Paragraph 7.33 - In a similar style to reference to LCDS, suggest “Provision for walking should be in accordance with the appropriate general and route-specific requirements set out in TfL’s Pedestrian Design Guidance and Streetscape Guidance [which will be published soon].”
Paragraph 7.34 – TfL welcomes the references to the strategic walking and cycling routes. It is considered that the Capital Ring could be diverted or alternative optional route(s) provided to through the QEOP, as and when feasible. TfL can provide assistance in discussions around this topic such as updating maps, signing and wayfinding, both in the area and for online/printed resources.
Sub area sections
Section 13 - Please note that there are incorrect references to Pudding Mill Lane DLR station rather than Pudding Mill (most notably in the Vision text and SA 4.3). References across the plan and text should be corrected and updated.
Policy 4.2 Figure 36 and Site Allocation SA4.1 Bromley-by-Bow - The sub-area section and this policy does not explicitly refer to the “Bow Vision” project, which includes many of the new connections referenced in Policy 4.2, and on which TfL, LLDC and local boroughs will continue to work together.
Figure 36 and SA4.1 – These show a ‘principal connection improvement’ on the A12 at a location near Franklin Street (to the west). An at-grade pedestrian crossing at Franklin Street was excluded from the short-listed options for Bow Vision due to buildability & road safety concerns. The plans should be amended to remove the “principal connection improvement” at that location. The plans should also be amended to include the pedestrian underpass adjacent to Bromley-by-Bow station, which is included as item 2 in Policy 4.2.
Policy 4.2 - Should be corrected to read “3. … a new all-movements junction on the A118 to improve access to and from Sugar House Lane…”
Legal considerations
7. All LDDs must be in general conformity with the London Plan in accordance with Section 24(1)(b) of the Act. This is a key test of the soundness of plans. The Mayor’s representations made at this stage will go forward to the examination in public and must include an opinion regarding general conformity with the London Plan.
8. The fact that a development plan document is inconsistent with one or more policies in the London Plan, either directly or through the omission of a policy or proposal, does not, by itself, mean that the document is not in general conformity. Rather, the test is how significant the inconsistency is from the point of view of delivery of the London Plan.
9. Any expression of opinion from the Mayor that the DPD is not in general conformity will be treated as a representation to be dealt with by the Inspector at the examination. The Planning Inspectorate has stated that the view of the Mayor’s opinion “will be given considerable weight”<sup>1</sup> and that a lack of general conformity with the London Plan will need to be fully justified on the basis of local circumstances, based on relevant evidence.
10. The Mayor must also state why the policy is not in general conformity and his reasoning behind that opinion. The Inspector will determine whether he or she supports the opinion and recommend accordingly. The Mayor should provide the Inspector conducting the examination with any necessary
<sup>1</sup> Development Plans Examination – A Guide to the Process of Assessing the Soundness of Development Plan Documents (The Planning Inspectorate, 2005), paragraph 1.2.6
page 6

· · · ·

When you transcribe the records above, keep every line exactly the same.

Paragraph 7.33 - In a similar style to reference to LCDS, suggest “Provision for walking should be in accordance with the appropriate general and route-specific requirements set out in TfL’s Pedestrian Design Guidance and Streetscape Guidance [which will be published soon].”
Paragraph 7.34 – TfL welcomes the references to the strategic walking and cycling routes. It is considered that the Capital Ring could be diverted or alternative optional route(s) provided to through the QEOP, as and when feasible. TfL can provide assistance in discussions around this topic such as updating maps, signing and wayfinding, both in the area and for online/printed resources.
Sub area sections
Section 13 - Please note that there are incorrect references to Pudding Mill Lane DLR station rather than Pudding Mill (most notably in the Vision text and SA 4.3). References across the plan and text should be corrected and updated.
Policy 4.2 Figure 36 and Site Allocation SA4.1 Bromley-by-Bow - The sub-area section and this policy does not explicitly refer to the “Bow Vision” project, which includes many of the new connections referenced in Policy 4.2, and on which TfL, LLDC and local boroughs will continue to work together.
Figure 36 and SA4.1 – These show a ‘principal connection improvement’ on the A12 at a location near Franklin Street (to the west). An at-grade pedestrian crossing at Franklin Street was excluded from the short-listed options for Bow Vision due to buildability & road safety concerns. The plans should be amended to remove the “principal connection improvement” at that location. The plans should also be amended to include the pedestrian underpass adjacent to Bromley-by-Bow station, which is included as item 2 in Policy 4.2.
Policy 4.2 - Should be corrected to read “3. … a new all-movements junction on the A118 to improve access to and from Sugar House Lane…”
Legal considerations
7. All LDDs must be in general conformity with the London Plan in accordance with Section 24(1)(b) of the Act. This is a key test of the soundness of plans. The Mayor’s representations made at this stage will go forward to the examination in public and must include an opinion regarding general conformity with the London Plan.
8. The fact that a development plan document is inconsistent with one or more policies in the London Plan, either directly or through the omission of a policy or proposal, does not, by itself, mean that the document is not in general conformity. Rather, the test is how significant the inconsistency is from the point of view of delivery of the London Plan.
9. Any expression of opinion from the Mayor that the DPD is not in general conformity will be treated as a representation to be dealt with by the Inspector at the examination. The Planning Inspectorate has stated that the view of the Mayor’s opinion “will be given considerable weight”<sup>1</sup> and that a lack of general conformity with the London Plan will need to be fully justified on the basis of local circumstances, based on relevant evidence.
10. The Mayor must also state why the policy is not in general conformity and his reasoning behind that opinion. The Inspector will determine whether he or she supports the opinion and recommend accordingly. The Mayor should provide the Inspector conducting the examination with any necessary
<sup>1</sup> Development Plans Examination – A Guide to the Process of Assessing the Soundness of Development Plan Documents (The Planning Inspectorate, 2005), paragraph 1.2.6
page 6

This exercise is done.